Peru: Cátedra de História da Cultura Portuguesa “José Saramago”. Responsável da Cátedra - Luís Novais

Publicado em segunda-feira, 22 março 2021 12:04

Este texto foi originalmente publicado no Encarte Camões n.º 289 de 30 de dezembro de 2020 a 12 de janeiro de 2021; suplemento da edição n.º 1311, ano XL, do JL, Jornal de Letras, Artes e Ideias com a colaboração do Camões, I.P.

Em novembro deste ano, o Embaixador de Portugal, em representação do Presidente do Camões, I.P., e o Decano da Faculdade de Letras da Universidade Nacional Maior de São Marcos, na presença do respetivo Reitor, assinaram o convénio criador da Cátedra de História da Cultura Portuguesa “José Saramago”.

Esta não é apenas a maior e mais prestigiada universidade peruana, ostenta o título de ser a primeira fundada em todo o continente americano. Tal como tentarei abordar, a história da relação entre Portugal e o Peru é feita de momentos de latência seguidos de outros de grande intensidade. Na sua vasta coleção de contos publicados em vários volumes com o título Tradiciones Peruanas, o escritor e historiador Ricardo Palma (1833- 1919) faz várias menções à presença de portugueses nos séculos XVI e XVII, geralmente ricos negociantes judeus e com experiências nem sempre bem fadadas.

A sua riqueza suscitaria invejas entre a população espanhola: “Bastaba ser português y tener fortuna para verse sepultado en las masmorras del Santo Oficio” (PALMA 2006, p.76). Noutra obra: “De año en año iba aumentando (…) la prevención contra los portugueses, contribuyendo no poco el Santo Ofício á darle pábulo, hasta que (…) ordenó el Virey que (…) saliesen logo del país.” (1863, p.13) Palma chega a exclamar: “Mala estrella tenían los portugueses con la Inquisición de Lima!” (p.6). A história da relação entre Portugal e o Peru é, contudo, muito mais antiga.
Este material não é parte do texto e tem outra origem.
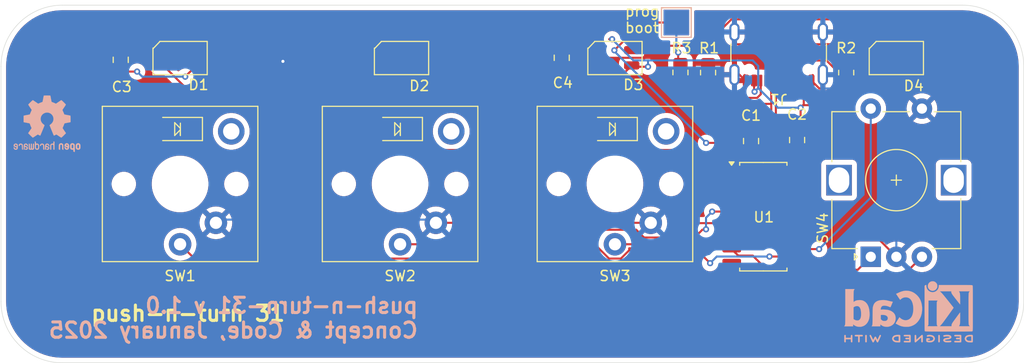
<source format=kicad_pcb>
(kicad_pcb
	(version 20240108)
	(generator "pcbnew")
	(generator_version "8.0")
	(general
		(thickness 1.6)
		(legacy_teardrops no)
	)
	(paper "A4")
	(layers
		(0 "F.Cu" signal)
		(31 "B.Cu" signal)
		(32 "B.Adhes" user "B.Adhesive")
		(33 "F.Adhes" user "F.Adhesive")
		(34 "B.Paste" user)
		(35 "F.Paste" user)
		(36 "B.SilkS" user "B.Silkscreen")
		(37 "F.SilkS" user "F.Silkscreen")
		(38 "B.Mask" user)
		(39 "F.Mask" user)
		(40 "Dwgs.User" user "User.Drawings")
		(41 "Cmts.User" user "User.Comments")
		(42 "Eco1.User" user "User.Eco1")
		(43 "Eco2.User" user "User.Eco2")
		(44 "Edge.Cuts" user)
		(45 "Margin" user)
		(46 "B.CrtYd" user "B.Courtyard")
		(47 "F.CrtYd" user "F.Courtyard")
		(48 "B.Fab" user)
		(49 "F.Fab" user)
		(50 "User.1" user)
		(51 "User.2" user)
		(52 "User.3" user)
		(53 "User.4" user)
		(54 "User.5" user)
		(55 "User.6" user)
		(56 "User.7" user)
		(57 "User.8" user)
		(58 "User.9" user)
	)
	(setup
		(pad_to_mask_clearance 0)
		(allow_soldermask_bridges_in_footprints no)
		(pcbplotparams
			(layerselection 0x00010fc_ffffffff)
			(plot_on_all_layers_selection 0x0000000_00000000)
			(disableapertmacros no)
			(usegerberextensions no)
			(usegerberattributes yes)
			(usegerberadvancedattributes yes)
			(creategerberjobfile yes)
			(dashed_line_dash_ratio 12.000000)
			(dashed_line_gap_ratio 3.000000)
			(svgprecision 4)
			(plotframeref no)
			(viasonmask no)
			(mode 1)
			(useauxorigin no)
			(hpglpennumber 1)
			(hpglpenspeed 20)
			(hpglpendiameter 15.000000)
			(pdf_front_fp_property_popups yes)
			(pdf_back_fp_property_popups yes)
			(dxfpolygonmode yes)
			(dxfimperialunits yes)
			(dxfusepcbnewfont yes)
			(psnegative no)
			(psa4output no)
			(plotreference yes)
			(plotvalue yes)
			(plotfptext yes)
			(plotinvisibletext no)
			(sketchpadsonfab no)
			(subtractmaskfromsilk no)
			(outputformat 1)
			(mirror no)
			(drillshape 1)
			(scaleselection 1)
			(outputdirectory "")
		)
	)
	(net 0 "")
	(net 1 "GND")
	(net 2 "+3V3")
	(net 3 "+5V")
	(net 4 "Net-(D1-DOUT)")
	(net 5 "neo")
	(net 6 "Net-(D2-DOUT)")
	(net 7 "Net-(D3-DOUT)")
	(net 8 "Net-(J1-CC1)")
	(net 9 "/D-")
	(net 10 "/D+")
	(net 11 "unconnected-(J1-SBU1-PadA8)")
	(net 12 "Net-(J1-CC2)")
	(net 13 "unconnected-(J1-SBU2-PadB8)")
	(net 14 "Net-(R3-Pad1)")
	(net 15 "key1")
	(net 16 "key2")
	(net 17 "key3")
	(net 18 "enc_a")
	(net 19 "enc_b")
	(net 20 "enc_but")
	(net 21 "key6")
	(net 22 "key4")
	(net 23 "unconnected-(U1-RST-Pad6)")
	(net 24 "key5")
	(net 25 "unconnected-(D4-DOUT-Pad4)")
	(footprint "Capacitor_SMD:C_0805_2012Metric" (layer "F.Cu") (at 111.7 75.45 90))
	(footprint "TestPoint:TestPoint_Pad_2.5x2.5mm" (layer "F.Cu") (at 166 71.8))
	(footprint "Connector_USB:USB_C_Receptacle_GCT_USB4105-xx-A_16P_TopMnt_Horizontal" (layer "F.Cu") (at 176 73.8 180))
	(footprint "Resistor_SMD:R_0805_2012Metric" (layer "F.Cu") (at 166.4 76.6875 -90))
	(footprint "LED_SMD:LED_WS2812B-Mini_PLCC4_3.5x2.8mm" (layer "F.Cu") (at 160 75.25 180))
	(footprint "Resistor_SMD:R_0805_2012Metric" (layer "F.Cu") (at 182.6 76.7 90))
	(footprint "Capacitor_SMD:C_0805_2012Metric" (layer "F.Cu") (at 154.8 75.25 90))
	(footprint "Capacitor_SMD:C_0805_2012Metric" (layer "F.Cu") (at 173.3 83.4 90))
	(footprint "Button_Switch_Keyboard:SW_RedDragon5.5m_Ali_1.00u" (layer "F.Cu") (at 160 87.6 180))
	(footprint "Button_Switch_Keyboard:SW_RedDragon5.5m_Ali_1.00u" (layer "F.Cu") (at 139 87.6 180))
	(footprint "LED_SMD:LED_WS2812B-Mini_PLCC4_3.5x2.8mm" (layer "F.Cu") (at 117.5 75.25 180))
	(footprint "Resistor_SMD:R_0805_2012Metric" (layer "F.Cu") (at 169.1 76.7 90))
	(footprint "Package_SO:SOP-16_4.4x10.4mm_P1.27mm" (layer "F.Cu") (at 174.5 90.8))
	(footprint "Rotary_Encoder:RotaryEncoder_Alps_EC12E-Switch_Vertical_H20mm" (layer "F.Cu") (at 185 94.725 90))
	(footprint "Capacitor_SMD:C_0805_2012Metric" (layer "F.Cu") (at 177.8 83.3 -90))
	(footprint "LED_SMD:LED_WS2812B-Mini_PLCC4_3.5x2.8mm" (layer "F.Cu") (at 139.14 75.25 180))
	(footprint "Button_Switch_Keyboard:SW_RedDragon5.5m_Ali_1.00u" (layer "F.Cu") (at 117.5 87.6 180))
	(footprint "LED_SMD:LED_WS2812B-Mini_PLCC4_3.5x2.8mm" (layer "F.Cu") (at 187.5 75.25 180))
	(footprint "Symbol:OSHW-Logo2_7.3x6mm_SilkScreen" (layer "B.Cu") (at 104.5 81.7 180))
	(footprint "Symbol:KiCad-Logo2_5mm_SilkScreen" (layer "B.Cu") (at 188.7 100.1 180))
	(footprint "TestPoint:TestPoint_Pad_2.5x2.5mm"
		(layer "B.Cu")
		(uuid "f6c0ce4b-97d8-4ddc-9e91-d13d1f08d2aa")
		(at 166 71.8 180)
		(descr "SMD rectangular pad as test Point, square 2.5mm side length")
		(tags "test point SMD pad rectangle square")
		(property "Reference" "TP2"
			(at 0 2.148 0)
			(layer "B.SilkS")
			(hide yes)
			(uuid "03fe403b-90c6-4302-a4fc-df7c86726b94")
			(effects
				(font
					(size 1 1)
					(thickness 0.15)
				)
				(justify mirror)
			)
		)
		(property "Value" "TestPoint"
			(at 0 -2.25 0)
			(layer "B.Fab")
			(hid
... [223496 chars truncated]
</source>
Ao contrário da voz corrente, o primeiro europeu no império inca não foi o conquistador espanhol Francisco Pizarro em 1532, mas sim o explorador português Aleixo Garcia em 1524, aí chegado depois de atravessar Brasil e Paraguai pelo Peabiru, mítico caminho nativo que unia a América do Sul da costa à contracosta (Bond, 1988). Já depois da independência peruana em 1822, Portugal integrará as prioridades diplomáticas de reconhecimento internacional. Em 1853, estabelecem-se relações (Novak, 2020, p.47) e o significado era claro: a fácil e rápida independência do vizinho Brasil contrastava com uma Espanha que só em 1879 reconheceria o Peru.

Momento de grande aproximação entre os dois países foi o da Revolução de Abril. Em 1968 os blindados também tinham saído às ruas de Lima para instaurar um governo revolucionário. Seis anos depois os cravos despontavam em Lisboa, quando o Governo revolucionário peruano estava em fase descendente e isolado na frente regional. A revolução portuguesa seria então usada como fator legitimador internacional, por vezes chegando-se a manipular os factos. Só no jornal La Crónica, um total de 408 títulos referiram-se a Portugal, por vezes com análises de página inteira.

Três jornalistas peruanos estiveram no nosso país em 1975 como enviados especiais e Rosa Coutinho visitou o Peru em agosto de 1975, com grande destaque na imprensa (Novais, 2019). Desde que um português foi o primeiro europeu a chegar ao império inca, a história das relações entre os dois países é feita de latências e efervescências, mas é, sobretudo, desconhecida. A Cátedra José Saramago servirá para o estudo da cultura portuguesa e, mormente, para destapar e aprofundar o conhecimento das relações culturais entre Portugal e os mundos amazónico e andino, fomentando a relação entre as universidades dos dois lados do oceano.